Heritage Quay welcomes its artist-in-residence
Wed, 14 Dec 2016 11:49:00 GMT
Multi-media artist Poulomi Desai takes up residence
THE University of Huddersfield’s award-winning Heritage Quay gives a lie to the old image of archives as dry and dusty places. But if there is any dust to be found in its highly varied collections, multi-media artist Poulomi Desai could make good use of it.
In her projects, which involve, music, words, pictures, performance and much else besides, Poulomi works with experts in some unexpected fields – such as bacteriologists. Among her unusual and provocative past projects was one that involved growing mould and bacteria on the surface of pictures.
“I am hoping also to work with a bacteriologist here, perhaps taking dust from some from some of the objects in the archive and seeing what we can grow from it!” she said.
Other outputs from Poulomi’s current involvement with Heritage Quay as an artist-in-residence might be slightly more conventional – such as a performance, an exhibition and short films – but at this stage she is investigating the collections of the archive, holding talks with students and researchers at the University and meeting a wide range of people in the wider Huddersfield community.
Her ideas and collaborations will then take shape, and in July 2017 Poulomi Desai’s project with Heritage Quay will come to fruition.
It has received £14,970 from the Leverhulme Trust, and is also supported by Sound and Music, the national charity for new music. The award funds 70 days of Poulomi’s engagement as artist-in-residence at the archive. She has now completed a first stint in Huddersfield, allowing her ideas to take shape.
“I have been finding more about the archivists who work here and the rituals of cataloguing and of actually looking after objects and what they mean to people,” said Poulomi, who has made contact with students and lecturers in various subject areas, including music and textiles.

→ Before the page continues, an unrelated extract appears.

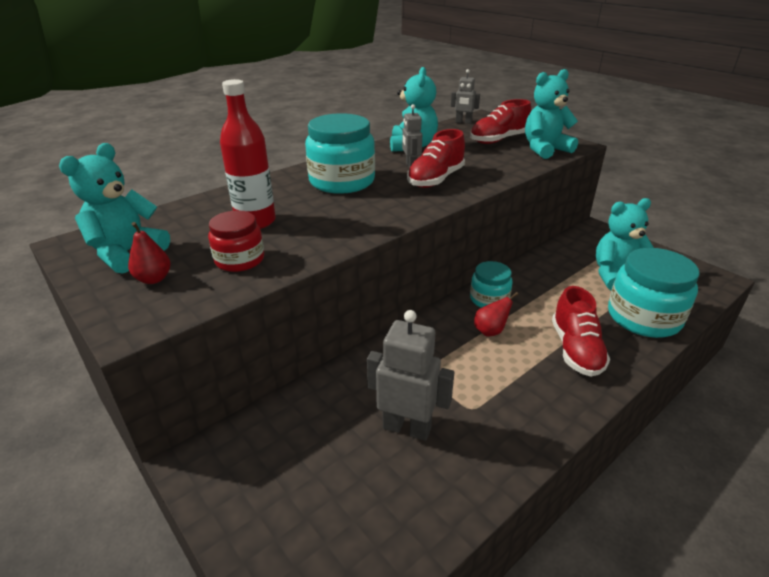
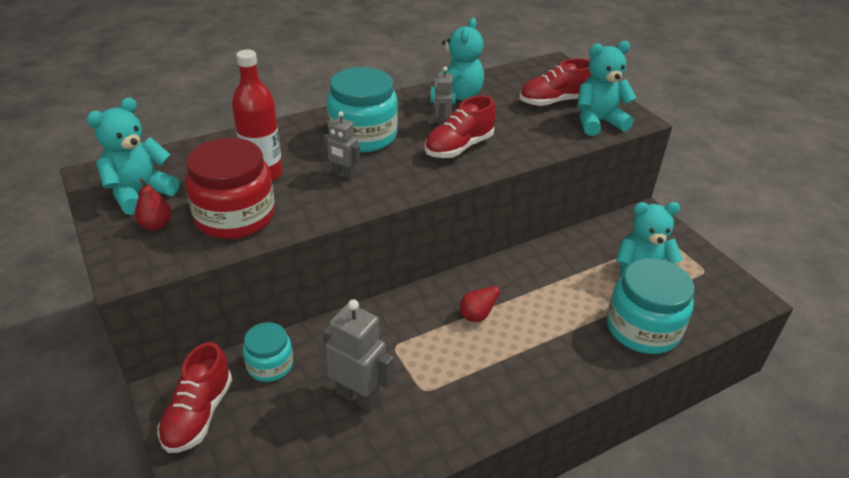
camera: 10 degrees right, 5 degrees up
red jar [208,210,264,272] -> red jar [185,138,275,239], size x1.72
grey robot [451,69,480,124] -> grey robot moved to [323,111,360,180]
turquoise jar [470,261,513,308] -> turquoise jar moved to [243,322,293,382]
red shoe [552,286,610,377] -> red shoe moved to [157,342,232,453]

“The agreement was that rather than have me tied to a particular theme, I would allow serendipity to happen and through that I have begun to formulate a skeletal structure for what I want to try and create here.”
Poulomi is London-born, to a family with a wide range of artistic and scientific interests. She was in her early teens when she set up the Hounslow Arts Co-operative in 1980, and 20 years later she established Usurp Art, to develop opportunities for communities to engage with artists, musicians, poets, filmmakers, activists, writers, performers and designers.
She has commissions and exhibitions at galleries and spaces in cities that include London, New York, and Kolkata. She has also published several books.
Poulomi previously curated an exhibition for the Google Cultural Institute and Sound and Music based on the British Music Collection held at Heritage Quay.